- _Stored data_
+-------+
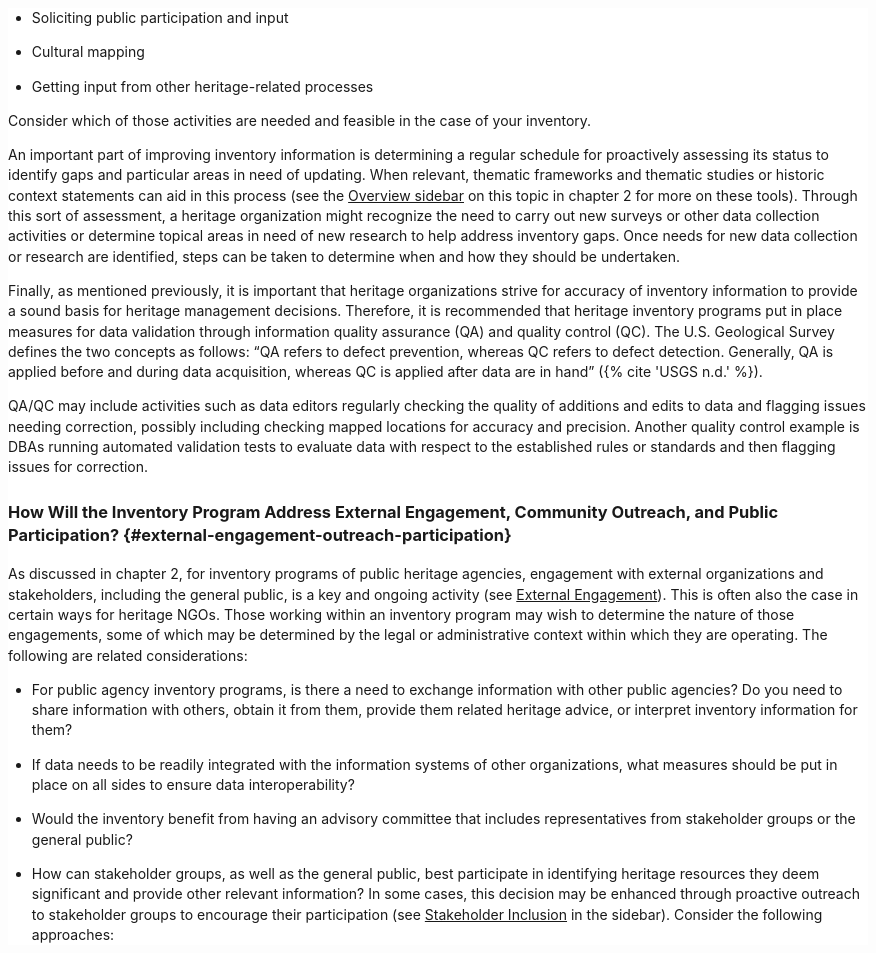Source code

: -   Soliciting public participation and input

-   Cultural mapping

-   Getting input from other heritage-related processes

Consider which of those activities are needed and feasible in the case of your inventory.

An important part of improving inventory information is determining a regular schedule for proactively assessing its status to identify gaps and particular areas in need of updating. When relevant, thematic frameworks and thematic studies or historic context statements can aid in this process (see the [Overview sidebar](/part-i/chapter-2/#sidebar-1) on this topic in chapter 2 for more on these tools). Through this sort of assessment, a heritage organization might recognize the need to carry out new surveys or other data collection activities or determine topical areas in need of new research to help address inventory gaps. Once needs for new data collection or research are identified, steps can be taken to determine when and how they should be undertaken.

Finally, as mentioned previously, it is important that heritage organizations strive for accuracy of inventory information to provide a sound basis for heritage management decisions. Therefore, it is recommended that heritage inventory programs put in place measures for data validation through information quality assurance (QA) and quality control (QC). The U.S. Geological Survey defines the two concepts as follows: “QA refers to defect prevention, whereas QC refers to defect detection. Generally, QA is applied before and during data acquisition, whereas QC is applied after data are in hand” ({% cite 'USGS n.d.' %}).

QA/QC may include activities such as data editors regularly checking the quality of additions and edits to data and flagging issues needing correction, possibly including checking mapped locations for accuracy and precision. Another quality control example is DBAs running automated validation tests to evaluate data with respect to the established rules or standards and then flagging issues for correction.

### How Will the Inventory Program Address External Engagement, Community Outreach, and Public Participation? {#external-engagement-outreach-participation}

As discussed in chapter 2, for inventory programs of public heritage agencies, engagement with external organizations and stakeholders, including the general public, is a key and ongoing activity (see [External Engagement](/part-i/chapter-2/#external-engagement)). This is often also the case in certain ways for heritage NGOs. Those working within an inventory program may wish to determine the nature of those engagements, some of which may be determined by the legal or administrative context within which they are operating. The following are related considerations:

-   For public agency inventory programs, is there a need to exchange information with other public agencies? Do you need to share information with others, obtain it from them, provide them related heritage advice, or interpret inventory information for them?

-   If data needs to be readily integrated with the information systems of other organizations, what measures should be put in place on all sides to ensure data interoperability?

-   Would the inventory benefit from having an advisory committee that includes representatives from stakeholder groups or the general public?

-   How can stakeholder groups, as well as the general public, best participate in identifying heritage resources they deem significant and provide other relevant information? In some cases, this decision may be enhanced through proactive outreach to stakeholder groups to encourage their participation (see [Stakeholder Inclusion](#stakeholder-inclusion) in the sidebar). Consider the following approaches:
+-------+
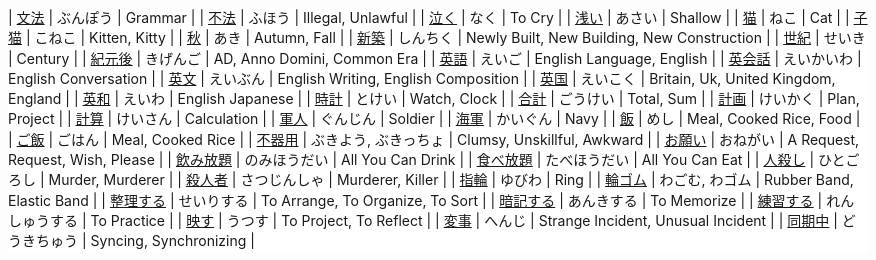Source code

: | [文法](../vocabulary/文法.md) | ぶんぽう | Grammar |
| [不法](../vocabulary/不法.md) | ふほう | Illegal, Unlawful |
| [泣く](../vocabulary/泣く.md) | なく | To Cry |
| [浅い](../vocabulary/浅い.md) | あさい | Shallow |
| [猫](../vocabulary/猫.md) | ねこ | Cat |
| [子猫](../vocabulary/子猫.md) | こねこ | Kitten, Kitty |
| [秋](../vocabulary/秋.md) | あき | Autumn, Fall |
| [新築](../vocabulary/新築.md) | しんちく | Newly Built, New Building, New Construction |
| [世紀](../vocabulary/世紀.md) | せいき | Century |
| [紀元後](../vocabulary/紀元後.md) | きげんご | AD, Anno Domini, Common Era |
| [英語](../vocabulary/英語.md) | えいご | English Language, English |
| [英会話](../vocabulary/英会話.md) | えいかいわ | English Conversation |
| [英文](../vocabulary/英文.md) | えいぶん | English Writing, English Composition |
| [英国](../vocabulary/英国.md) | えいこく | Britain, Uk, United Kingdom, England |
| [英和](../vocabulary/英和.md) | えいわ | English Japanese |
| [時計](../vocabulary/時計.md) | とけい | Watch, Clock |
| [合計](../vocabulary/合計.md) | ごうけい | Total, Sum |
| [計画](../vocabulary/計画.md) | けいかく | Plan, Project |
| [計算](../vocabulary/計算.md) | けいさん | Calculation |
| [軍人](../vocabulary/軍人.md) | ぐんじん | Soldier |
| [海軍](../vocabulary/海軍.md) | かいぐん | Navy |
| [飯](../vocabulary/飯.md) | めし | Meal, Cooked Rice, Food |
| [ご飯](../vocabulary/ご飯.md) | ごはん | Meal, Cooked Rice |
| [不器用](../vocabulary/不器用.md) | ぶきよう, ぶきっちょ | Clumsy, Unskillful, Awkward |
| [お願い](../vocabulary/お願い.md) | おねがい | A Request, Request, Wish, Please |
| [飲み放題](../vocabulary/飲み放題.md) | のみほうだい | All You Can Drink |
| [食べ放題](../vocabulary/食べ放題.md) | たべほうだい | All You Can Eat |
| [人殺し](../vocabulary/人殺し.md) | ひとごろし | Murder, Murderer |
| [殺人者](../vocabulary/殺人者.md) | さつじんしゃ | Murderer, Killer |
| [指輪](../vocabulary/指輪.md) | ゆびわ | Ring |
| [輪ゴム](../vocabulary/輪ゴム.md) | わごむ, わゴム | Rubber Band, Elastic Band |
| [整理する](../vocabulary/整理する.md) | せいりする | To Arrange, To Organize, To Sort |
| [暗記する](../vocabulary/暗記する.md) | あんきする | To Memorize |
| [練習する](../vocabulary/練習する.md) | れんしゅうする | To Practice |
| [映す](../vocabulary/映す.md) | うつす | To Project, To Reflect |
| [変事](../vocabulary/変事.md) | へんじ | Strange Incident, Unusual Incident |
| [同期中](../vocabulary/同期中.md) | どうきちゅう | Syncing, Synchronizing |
+-------+
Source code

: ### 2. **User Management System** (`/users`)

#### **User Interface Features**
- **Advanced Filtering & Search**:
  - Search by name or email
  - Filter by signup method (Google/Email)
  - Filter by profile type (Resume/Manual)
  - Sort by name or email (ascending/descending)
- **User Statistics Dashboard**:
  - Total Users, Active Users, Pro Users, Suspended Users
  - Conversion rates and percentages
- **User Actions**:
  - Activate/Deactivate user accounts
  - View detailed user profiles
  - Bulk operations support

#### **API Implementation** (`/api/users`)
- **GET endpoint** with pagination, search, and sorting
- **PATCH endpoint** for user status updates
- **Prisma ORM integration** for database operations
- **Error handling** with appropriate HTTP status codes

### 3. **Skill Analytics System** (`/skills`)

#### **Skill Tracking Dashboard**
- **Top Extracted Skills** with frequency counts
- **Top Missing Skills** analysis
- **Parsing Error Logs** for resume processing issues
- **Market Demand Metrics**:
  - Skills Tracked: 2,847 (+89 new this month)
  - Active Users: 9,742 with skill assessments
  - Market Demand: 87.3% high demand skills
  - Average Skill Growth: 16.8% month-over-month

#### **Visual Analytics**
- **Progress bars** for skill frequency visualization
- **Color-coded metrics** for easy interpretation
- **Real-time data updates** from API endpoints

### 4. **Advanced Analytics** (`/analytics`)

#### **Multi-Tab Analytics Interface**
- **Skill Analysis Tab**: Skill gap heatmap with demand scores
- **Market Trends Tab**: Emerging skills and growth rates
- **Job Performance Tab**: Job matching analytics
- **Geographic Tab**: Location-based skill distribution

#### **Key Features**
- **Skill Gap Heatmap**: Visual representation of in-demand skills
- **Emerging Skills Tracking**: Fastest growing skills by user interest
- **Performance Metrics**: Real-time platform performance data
+-------+
- _What to produce_
Copy the lines starting with the line that contains "As discussed in" and going on through the line that contains "the general public?", unchanged.

- _Solution for this problem_
As discussed in chapter 2, for inventory programs of public heritage agencies, engagement with external organizations and stakeholders, including the general public, is a key and ongoing activity (see [External Engagement](/part-i/chapter-2/#external-engagement)). This is often also the case in certain ways for heritage NGOs. Those working within an inventory program may wish to determine the nature of those engagements, some of which may be determined by the legal or administrative context within which they are operating. The following are related considerations:

-   For public agency inventory programs, is there a need to exchange information with other public agencies? Do you need to share information with others, obtain it from them, provide them related heritage advice, or interpret inventory information for them?

-   If data needs to be readily integrated with the information systems of other organizations, what measures should be put in place on all sides to ensure data interoperability?

-   Would the inventory benefit from having an advisory committee that includes representatives from stakeholder groups or the general public?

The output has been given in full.